Exclusivamente había una cosa que a Maisie no le apetecía hacer, y luego de un instante la manifestó:

—¿Debemos regresar al hotel?

—¿Deseas que lo hagamos?

—Oh, no.

—No hay la menor necesidad de hacerlo. —Él bajó la mirada hacia su reloj; ahora su semblante se puso muy serio—. Podemos hacer cualquier otra cosa que se nos antoje. —Tornó a mirarla cual si estuviera a punto de decir que por ejemplo podían partir a París.
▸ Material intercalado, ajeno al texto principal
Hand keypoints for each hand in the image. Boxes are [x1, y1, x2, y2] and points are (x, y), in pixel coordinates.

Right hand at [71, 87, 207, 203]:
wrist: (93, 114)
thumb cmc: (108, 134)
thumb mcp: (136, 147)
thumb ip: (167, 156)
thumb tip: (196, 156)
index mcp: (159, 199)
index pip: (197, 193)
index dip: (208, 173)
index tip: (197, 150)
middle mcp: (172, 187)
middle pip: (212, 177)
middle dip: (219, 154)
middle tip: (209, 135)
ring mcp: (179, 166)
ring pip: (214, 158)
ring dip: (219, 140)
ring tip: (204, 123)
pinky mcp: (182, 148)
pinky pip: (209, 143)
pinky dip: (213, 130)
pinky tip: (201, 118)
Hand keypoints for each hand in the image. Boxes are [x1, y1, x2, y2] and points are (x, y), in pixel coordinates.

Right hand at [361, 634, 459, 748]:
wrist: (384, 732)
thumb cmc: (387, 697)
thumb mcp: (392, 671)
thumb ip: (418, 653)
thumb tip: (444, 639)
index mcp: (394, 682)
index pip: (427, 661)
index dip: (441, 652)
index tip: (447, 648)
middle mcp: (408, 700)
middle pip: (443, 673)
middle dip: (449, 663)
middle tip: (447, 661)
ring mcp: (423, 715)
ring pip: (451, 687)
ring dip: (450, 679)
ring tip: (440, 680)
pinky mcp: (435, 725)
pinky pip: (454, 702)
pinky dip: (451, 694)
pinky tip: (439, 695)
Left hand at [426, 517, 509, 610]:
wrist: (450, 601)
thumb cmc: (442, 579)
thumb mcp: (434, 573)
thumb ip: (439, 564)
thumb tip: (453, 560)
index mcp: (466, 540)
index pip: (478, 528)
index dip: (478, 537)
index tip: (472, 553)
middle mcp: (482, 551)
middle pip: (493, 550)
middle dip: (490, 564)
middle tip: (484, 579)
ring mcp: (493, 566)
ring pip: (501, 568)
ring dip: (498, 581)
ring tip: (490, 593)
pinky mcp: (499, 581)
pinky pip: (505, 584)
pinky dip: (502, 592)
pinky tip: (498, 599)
Pero incluso antes de que ella terminara de preguntarse si por ventura no le sería efectivamente hecha tal propuesta, de pronto él semejó perder arrojo—: Podemos dar un garbeo.

Ella se mostró conforme, pero él continuó sentado como si todavía le quedara algo más que decir. Empero, a la postre no dijo nada; así que fue ella quien habló.
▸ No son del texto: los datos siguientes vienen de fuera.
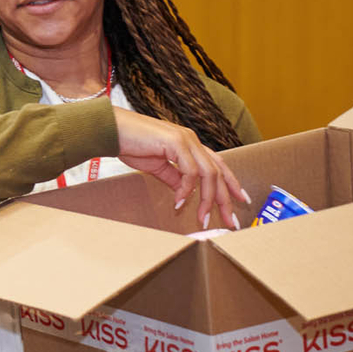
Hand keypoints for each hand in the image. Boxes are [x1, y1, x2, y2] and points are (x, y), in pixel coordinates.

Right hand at [113, 107, 248, 230]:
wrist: (112, 130)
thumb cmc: (130, 144)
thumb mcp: (156, 166)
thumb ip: (173, 178)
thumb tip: (185, 193)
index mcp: (189, 144)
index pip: (218, 165)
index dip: (231, 183)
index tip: (240, 201)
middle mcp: (192, 140)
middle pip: (218, 172)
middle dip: (225, 199)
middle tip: (230, 221)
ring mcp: (186, 140)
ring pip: (208, 173)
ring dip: (207, 199)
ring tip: (202, 217)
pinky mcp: (176, 142)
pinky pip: (190, 171)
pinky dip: (186, 189)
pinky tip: (179, 202)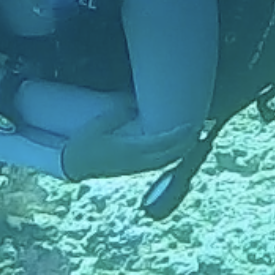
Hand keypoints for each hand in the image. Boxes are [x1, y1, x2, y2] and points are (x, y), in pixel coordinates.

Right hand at [62, 109, 201, 180]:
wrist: (73, 165)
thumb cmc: (83, 143)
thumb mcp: (99, 123)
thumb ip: (119, 113)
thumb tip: (136, 103)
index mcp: (129, 150)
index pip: (162, 142)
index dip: (179, 134)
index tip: (191, 124)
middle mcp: (136, 162)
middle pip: (169, 155)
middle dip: (187, 143)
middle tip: (201, 128)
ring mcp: (135, 169)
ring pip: (166, 162)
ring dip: (181, 151)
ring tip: (194, 138)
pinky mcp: (133, 171)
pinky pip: (158, 165)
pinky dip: (171, 156)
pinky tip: (176, 150)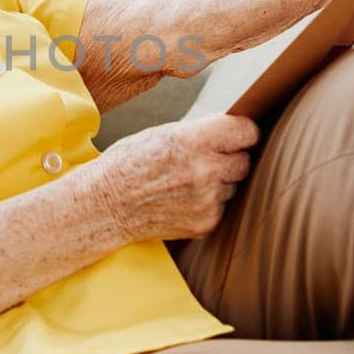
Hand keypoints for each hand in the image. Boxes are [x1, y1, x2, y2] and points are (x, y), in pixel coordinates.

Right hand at [87, 114, 260, 244]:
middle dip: (230, 159)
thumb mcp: (163, 134)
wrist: (106, 205)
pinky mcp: (205, 222)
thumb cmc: (129, 164)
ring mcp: (207, 199)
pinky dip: (208, 204)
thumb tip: (230, 131)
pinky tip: (182, 200)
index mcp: (194, 140)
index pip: (247, 132)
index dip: (243, 133)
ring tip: (186, 182)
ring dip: (218, 183)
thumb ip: (200, 133)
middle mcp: (205, 170)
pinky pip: (221, 208)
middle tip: (207, 161)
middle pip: (244, 162)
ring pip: (232, 186)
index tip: (239, 136)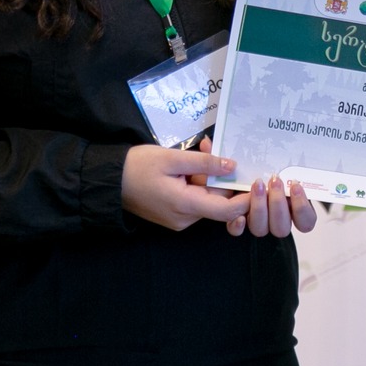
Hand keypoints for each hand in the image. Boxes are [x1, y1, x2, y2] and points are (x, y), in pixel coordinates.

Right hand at [121, 143, 247, 231]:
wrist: (108, 181)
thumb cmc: (137, 166)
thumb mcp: (172, 158)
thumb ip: (204, 163)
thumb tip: (233, 166)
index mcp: (186, 206)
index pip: (228, 210)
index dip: (246, 197)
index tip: (257, 180)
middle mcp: (185, 219)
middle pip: (217, 200)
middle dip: (220, 174)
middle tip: (210, 146)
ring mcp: (179, 219)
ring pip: (207, 198)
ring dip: (208, 176)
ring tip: (200, 149)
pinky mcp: (174, 215)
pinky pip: (195, 199)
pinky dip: (197, 182)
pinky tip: (189, 163)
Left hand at [226, 172, 316, 237]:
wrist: (242, 168)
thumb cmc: (268, 168)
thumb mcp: (285, 168)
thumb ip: (293, 175)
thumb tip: (296, 179)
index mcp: (294, 212)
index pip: (306, 223)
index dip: (302, 208)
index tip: (295, 186)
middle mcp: (276, 221)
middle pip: (281, 228)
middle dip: (278, 204)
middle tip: (275, 182)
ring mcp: (257, 223)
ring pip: (260, 229)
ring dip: (259, 208)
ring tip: (258, 185)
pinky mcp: (237, 222)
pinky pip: (237, 231)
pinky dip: (238, 226)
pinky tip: (240, 216)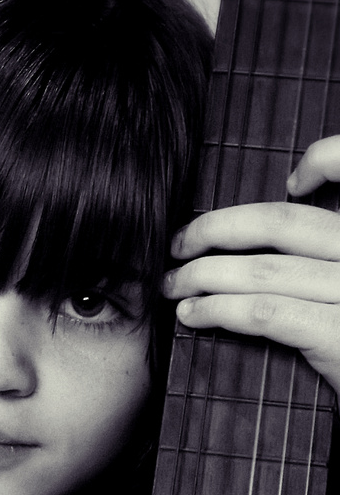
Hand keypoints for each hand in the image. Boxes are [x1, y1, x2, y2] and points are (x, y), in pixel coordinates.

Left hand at [162, 135, 339, 396]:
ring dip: (203, 276)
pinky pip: (267, 312)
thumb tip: (281, 226)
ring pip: (263, 270)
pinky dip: (219, 310)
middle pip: (283, 223)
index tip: (291, 181)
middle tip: (178, 246)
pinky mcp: (339, 336)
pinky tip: (192, 316)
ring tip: (172, 286)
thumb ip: (327, 257)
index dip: (325, 158)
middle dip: (216, 229)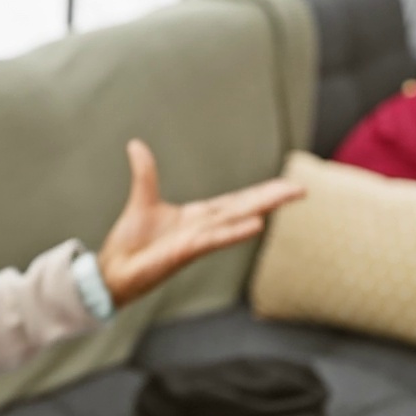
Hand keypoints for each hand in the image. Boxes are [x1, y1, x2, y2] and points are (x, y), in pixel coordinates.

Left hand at [97, 140, 305, 307]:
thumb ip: (145, 174)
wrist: (114, 270)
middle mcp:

—Creo que antes me gustaría hablar con la señora Wix —dijo.

—¿Antes de tomar una decisión? Muy bien, muy bien. —Se había puesto el sombrero, pero aún hubo de encender un cigarrillo. Fumó unos instantes, con la cabeza echada hacia atrás, mirando al techo; después dijo—: No hay que olvidar una cosa, y tengo derecho a hacértela notar: nosotros reemplazamos a tus progenitores de un modo absoluto. Ha sido su abandono, su extrema vileza, lo que nos ha conferido esa responsabilidad. Nunca una niña ha sido entregada y otorgada de un modo más total. —Pareció repetir esto, concentrado en el techo, a través del humo, como para aclararse a sí mismo las ideas. Tras una pausa ello lo llevó un poco más lejos Aunque reconozco que a cada uno de nosotros por separado.

En aquel momento y en aquella actitud él le dio tal sensación de desear, por así decirlo, estar de su parte —de parte de lo que desde todos los puntos de vista fuera más adecuado y sabio y grato para ella—, que ella sintió un repentino anhelo demostrarse parejamente delicada y generosa, parejamente atenta a los intereses de él. Y ¿cuáles eran éstos sino los de hacer «reglamentarias» sus existencias del modo que él acababa de proponer?

—A cada uno de vosotros por separado —ratificó consiguientemente ella con gran seriedad—. Pero, ¿no te acuerdas?, yo fui quien os unió.

Con un acceso de alegría él se incorporó de un salto:

—¿Que si me acuerdo? ¡Vaya que sí! Tú nos uniste, tú nos uniste. ¡Vámonos!